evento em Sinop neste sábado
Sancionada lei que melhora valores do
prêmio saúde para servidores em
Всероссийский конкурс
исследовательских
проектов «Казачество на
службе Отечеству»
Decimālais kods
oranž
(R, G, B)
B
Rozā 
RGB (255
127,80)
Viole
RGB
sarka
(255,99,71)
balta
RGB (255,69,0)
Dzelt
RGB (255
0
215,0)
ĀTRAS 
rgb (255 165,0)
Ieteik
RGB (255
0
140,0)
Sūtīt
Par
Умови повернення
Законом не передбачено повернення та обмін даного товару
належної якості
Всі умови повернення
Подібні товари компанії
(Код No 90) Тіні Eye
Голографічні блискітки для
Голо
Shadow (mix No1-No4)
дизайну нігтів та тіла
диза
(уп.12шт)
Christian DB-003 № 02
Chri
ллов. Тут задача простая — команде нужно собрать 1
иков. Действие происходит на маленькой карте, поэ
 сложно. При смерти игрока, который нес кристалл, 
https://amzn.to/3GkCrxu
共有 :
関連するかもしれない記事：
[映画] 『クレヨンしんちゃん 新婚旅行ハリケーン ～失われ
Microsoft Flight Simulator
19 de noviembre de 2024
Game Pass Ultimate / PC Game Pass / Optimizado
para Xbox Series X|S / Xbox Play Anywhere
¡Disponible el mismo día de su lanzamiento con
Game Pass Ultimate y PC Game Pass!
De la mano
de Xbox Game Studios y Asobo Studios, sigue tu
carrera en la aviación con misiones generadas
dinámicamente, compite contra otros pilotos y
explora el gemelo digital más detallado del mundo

☆ ☆ ☆

▸ **Action item**
Please print out every entry again, exactly as it reads.

▸ **Response area**
evento em Sinop neste sábado
Sancionada lei que melhora valores do
prêmio saúde para servidores em
Всероссийский конкурс
исследовательских
проектов «Казачество на
службе Отечеству»
Decimālais kods
oranž
(R, G, B)
B
Rozā 
RGB (255
127,80)
Viole
RGB
sarka
(255,99,71)
balta
RGB (255,69,0)
Dzelt
RGB (255
0
215,0)
ĀTRAS 
rgb (255 165,0)
Ieteik
RGB (255
0
140,0)
Sūtīt
Par
Умови повернення
Законом не передбачено повернення та обмін даного товару
належної якості
Всі умови повернення
Подібні товари компанії
(Код No 90) Тіні Eye
Голографічні блискітки для
Голо
Shadow (mix No1-No4)
дизайну нігтів та тіла
диза
(уп.12шт)
Christian DB-003 № 02
Chri
ллов. Тут задача простая — команде нужно собрать 1
иков. Действие происходит на маленькой карте, поэ
 сложно. При смерти игрока, который нес кристалл, 
https://amzn.to/3GkCrxu
共有 :
関連するかもしれない記事：
[映画] 『クレヨンしんちゃん 新婚旅行ハリケーン ～失われ
Microsoft Flight Simulator
19 de noviembre de 2024
Game Pass Ultimate / PC Game Pass / Optimizado
para Xbox Series X|S / Xbox Play Anywhere
¡Disponible el mismo día de su lanzamiento con
Game Pass Ultimate y PC Game Pass!
De la mano
de Xbox Game Studios y Asobo Studios, sigue tu
carrera en la aviación con misiones generadas
dinámicamente, compite contra otros pilotos y
explora el gemelo digital más detallado del mundo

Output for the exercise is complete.